# How often do you replace woodstove gasket?



## PA. Woodsman (Jul 15, 2006)

Just wondering how often you guys change the rope gasket on your stove doors? I've only replaced it one time since I've had the stove; I've done the "dollar bill test" where you insert a bill in and close the door and try to pull it out to test the tightness, etc and it's still very tight. The gasket is very flat, but it's still tight. My stove has an adjustable door on it so that I can make for a tight fit. The stove isn't burning out of control which would indicate an air leak-just wondering if I should replace it or not? Thanks for any replies!


----------



## Firewood Guy USA (Jul 15, 2006)

PA. Woodsman said:


> Just wondering how often you guys change the rope gasket on your stove doors? I've only replaced it one time since I've had the stove; I've done the "dollar bill test" where you insert a bill in and close the door and try to pull it out to test the tightness, etc and it's still very tight. The gasket is very flat, but it's still tight. My stove has an adjustable door on it so that I can make for a tight fit. The stove isn't burning out of control which would indicate an air leak-just wondering if I should replace it or not?

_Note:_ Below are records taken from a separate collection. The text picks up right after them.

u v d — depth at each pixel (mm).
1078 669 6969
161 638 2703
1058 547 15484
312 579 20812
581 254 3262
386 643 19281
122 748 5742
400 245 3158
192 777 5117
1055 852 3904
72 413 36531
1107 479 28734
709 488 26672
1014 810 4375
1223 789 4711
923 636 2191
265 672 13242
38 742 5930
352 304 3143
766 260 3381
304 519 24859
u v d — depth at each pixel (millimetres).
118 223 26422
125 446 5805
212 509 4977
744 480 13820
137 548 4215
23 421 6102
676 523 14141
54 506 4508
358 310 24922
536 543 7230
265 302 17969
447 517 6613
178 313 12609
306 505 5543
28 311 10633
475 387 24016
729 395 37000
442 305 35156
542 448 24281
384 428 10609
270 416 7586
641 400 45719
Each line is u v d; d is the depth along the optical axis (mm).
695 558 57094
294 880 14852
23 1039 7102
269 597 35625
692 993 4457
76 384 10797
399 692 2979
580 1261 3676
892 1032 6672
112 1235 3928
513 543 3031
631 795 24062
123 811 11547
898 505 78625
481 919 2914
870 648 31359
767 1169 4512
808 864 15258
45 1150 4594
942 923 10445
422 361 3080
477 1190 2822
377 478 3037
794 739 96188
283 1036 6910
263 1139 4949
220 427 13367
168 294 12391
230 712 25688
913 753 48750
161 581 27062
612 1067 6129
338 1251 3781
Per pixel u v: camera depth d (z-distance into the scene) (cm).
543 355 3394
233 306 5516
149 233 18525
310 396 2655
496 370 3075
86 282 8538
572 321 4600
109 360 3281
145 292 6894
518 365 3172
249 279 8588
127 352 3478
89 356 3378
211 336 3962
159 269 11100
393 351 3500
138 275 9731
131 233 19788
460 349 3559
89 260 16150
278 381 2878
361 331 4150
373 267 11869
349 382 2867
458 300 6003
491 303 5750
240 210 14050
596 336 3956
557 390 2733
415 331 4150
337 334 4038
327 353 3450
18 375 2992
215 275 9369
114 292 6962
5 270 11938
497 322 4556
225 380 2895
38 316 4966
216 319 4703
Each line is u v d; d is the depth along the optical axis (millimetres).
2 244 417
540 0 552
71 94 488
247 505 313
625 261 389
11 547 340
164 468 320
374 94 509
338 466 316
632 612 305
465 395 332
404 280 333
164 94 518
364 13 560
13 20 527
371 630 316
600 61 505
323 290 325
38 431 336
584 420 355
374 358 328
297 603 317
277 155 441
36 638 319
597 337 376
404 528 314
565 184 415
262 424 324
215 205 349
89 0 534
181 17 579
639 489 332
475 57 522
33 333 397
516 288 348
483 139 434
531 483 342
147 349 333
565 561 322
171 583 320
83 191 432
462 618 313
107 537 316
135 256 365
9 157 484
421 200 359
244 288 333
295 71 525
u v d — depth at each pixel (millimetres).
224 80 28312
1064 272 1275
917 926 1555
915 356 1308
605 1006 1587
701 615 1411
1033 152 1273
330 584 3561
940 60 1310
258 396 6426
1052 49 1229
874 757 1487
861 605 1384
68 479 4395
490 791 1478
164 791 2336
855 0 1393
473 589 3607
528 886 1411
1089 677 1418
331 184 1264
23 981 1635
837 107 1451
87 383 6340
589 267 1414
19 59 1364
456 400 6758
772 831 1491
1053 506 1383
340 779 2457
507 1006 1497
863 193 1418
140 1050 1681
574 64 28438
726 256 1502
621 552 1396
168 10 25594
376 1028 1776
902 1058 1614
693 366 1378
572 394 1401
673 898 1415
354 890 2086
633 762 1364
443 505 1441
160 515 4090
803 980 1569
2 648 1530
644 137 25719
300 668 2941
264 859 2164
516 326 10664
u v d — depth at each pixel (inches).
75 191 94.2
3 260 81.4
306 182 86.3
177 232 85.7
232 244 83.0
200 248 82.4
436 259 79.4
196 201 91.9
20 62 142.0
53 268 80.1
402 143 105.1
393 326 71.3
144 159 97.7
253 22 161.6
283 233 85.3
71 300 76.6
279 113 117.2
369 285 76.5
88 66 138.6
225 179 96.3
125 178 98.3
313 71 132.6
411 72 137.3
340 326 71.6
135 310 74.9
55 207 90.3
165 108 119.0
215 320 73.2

Thanks for any replies!



There's an olde saying " why fix it if it ain't broken." If you tested it by the " dollar bill method" and its OK ???? I think you asked and answered your own question.


----------



## Locoweed (Jul 15, 2006)

Mine is 8 years old and still works fine with the dollar bill test.


----------



## RaisedByWolves (Jul 15, 2006)

When my stove was new I tried the bill test and it wouldnt pass.



Then someone told me this is done when theres no fire in the stove and it has passed every time since.


Its all in the technique....


----------



## RoosterBoy (Jul 15, 2006)

the dollar bill test is good but you could also take a barbecue lighter and run it along the outside of the door is you see the flam from the light suck in towards the door when the stove is drafting then you know you have a air leak. and should change the gasket

thanks
Jason


----------



## 1CallLandscape (Jul 15, 2006)

RoosterBoy said:


> the dollar bill test is good but you could also take a barbecue lighter and run it along the outside of the door is you see the flam from the light suck in towards the door when the stove is drafting then you know you have a air leak. and should change the gasket
> 
> thanks
> Jason




thats a good one ill do that one this year. 

the way that i do it is i light a fire with the damper turned down, turn off the lights in the room and then i run a flashlight around the gasket edges and look for smoke. hope this helps

-mike


----------



## PA. Woodsman (Jul 16, 2006)

*Thank you guys!*

Thanks to all who replied. I figured that it was still okay, but wanted to get a couple of others opinions. I've heard people say that they should be replaced EVERY YEAR which to me is a little overboard-maybe a LOT overboard! Thanks again for your time!


----------